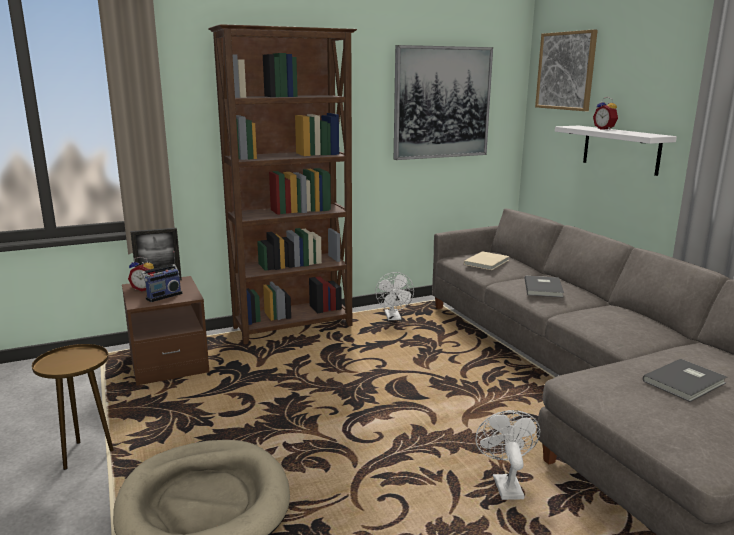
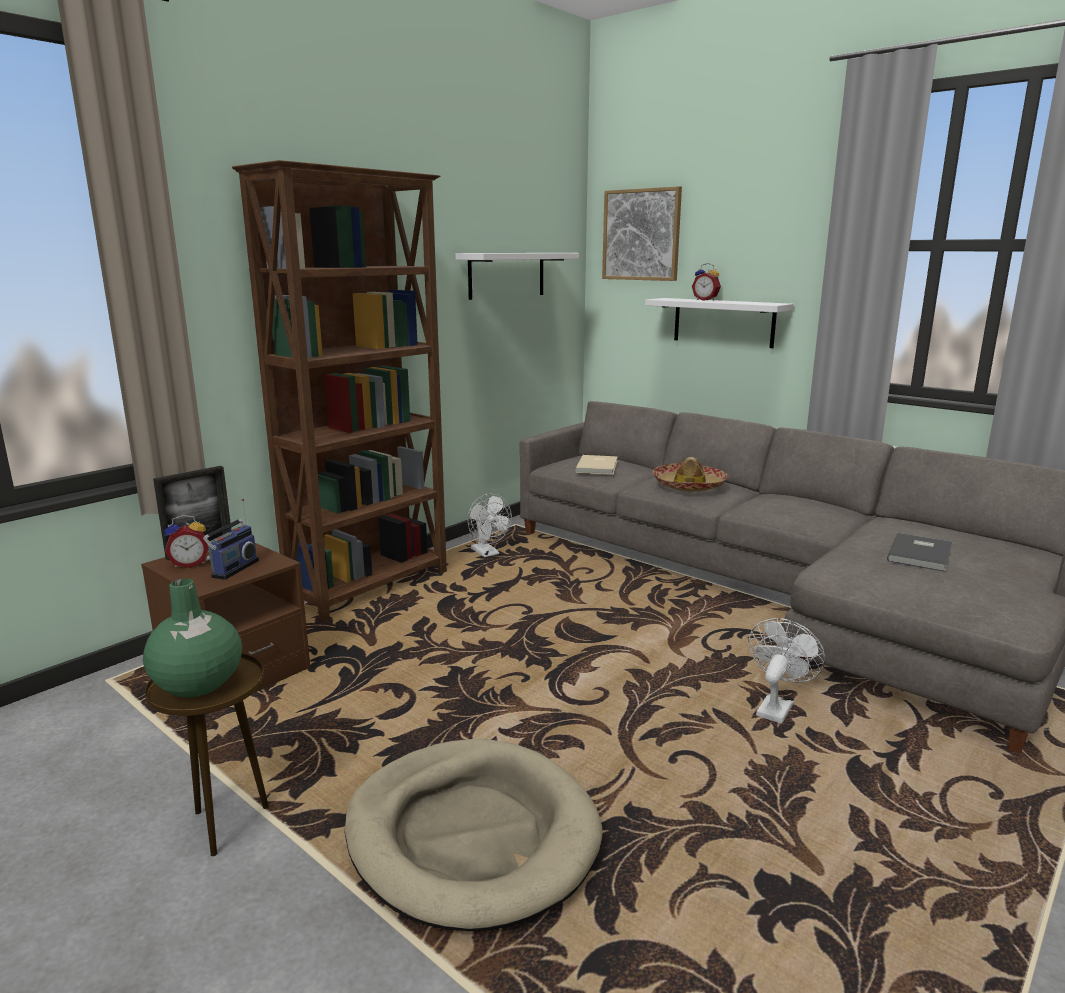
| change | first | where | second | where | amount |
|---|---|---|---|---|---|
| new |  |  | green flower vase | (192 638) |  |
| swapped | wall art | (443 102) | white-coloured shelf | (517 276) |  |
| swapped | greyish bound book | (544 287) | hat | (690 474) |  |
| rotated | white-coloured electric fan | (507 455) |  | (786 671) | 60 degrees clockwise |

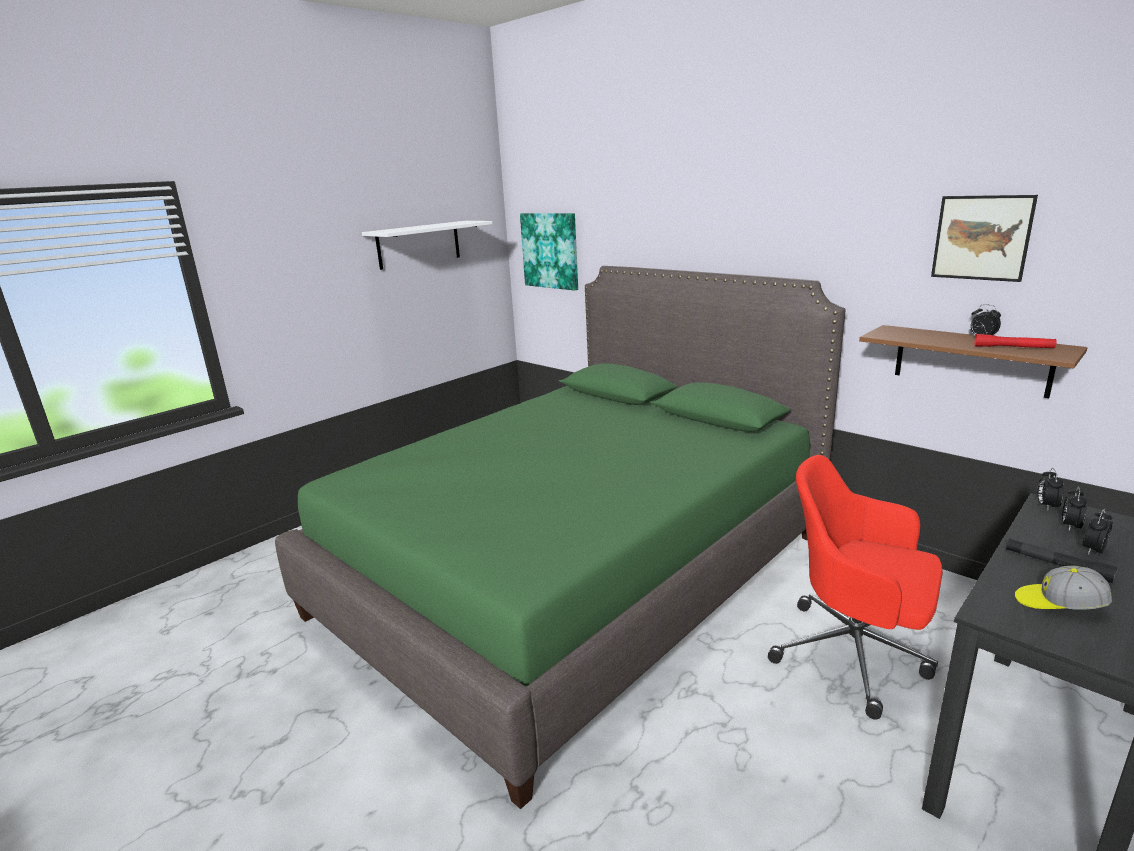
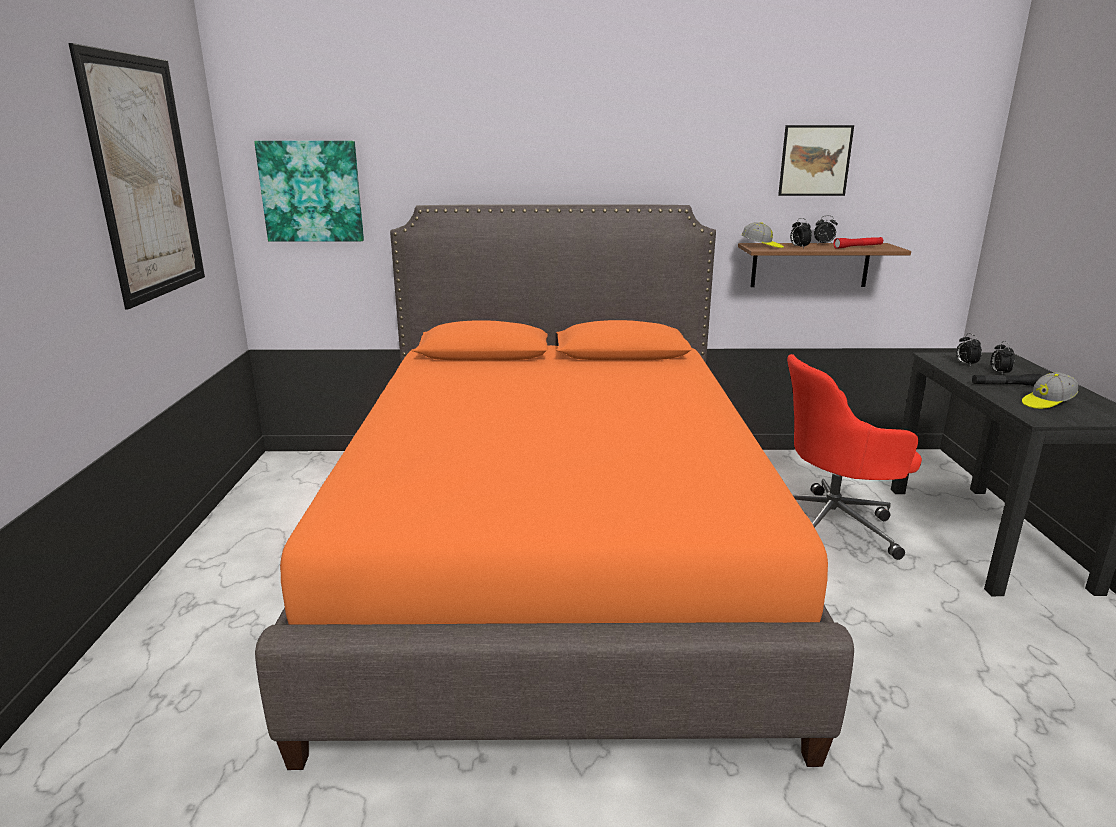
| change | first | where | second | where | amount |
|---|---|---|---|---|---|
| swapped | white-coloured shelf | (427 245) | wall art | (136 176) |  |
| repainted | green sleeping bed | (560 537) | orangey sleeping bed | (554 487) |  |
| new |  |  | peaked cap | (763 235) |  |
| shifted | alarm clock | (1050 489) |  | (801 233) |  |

________________________

WORK ORDER
All lines between the one that contains "swapped | greyish" and the end of the records above, both included, are to be returned exactly as they stand, except for pictures, which are omitted.

EXERCISE RESPONSE
| swapped | greyish bound book | (544 287) | hat | (690 474) |  |
| rotated | white-coloured electric fan | (507 455) |  | (786 671) | 60 degrees clockwise |

| change | first | where | second | where | amount |
|---|---|---|---|---|---|
| swapped | white-coloured shelf | (427 245) | wall art | (136 176) |  |
| repainted | green sleeping bed | (560 537) | orangey sleeping bed | (554 487) |  |
| new |  |  | peaked cap | (763 235) |  |
| shifted | alarm clock | (1050 489) |  | (801 233) |  |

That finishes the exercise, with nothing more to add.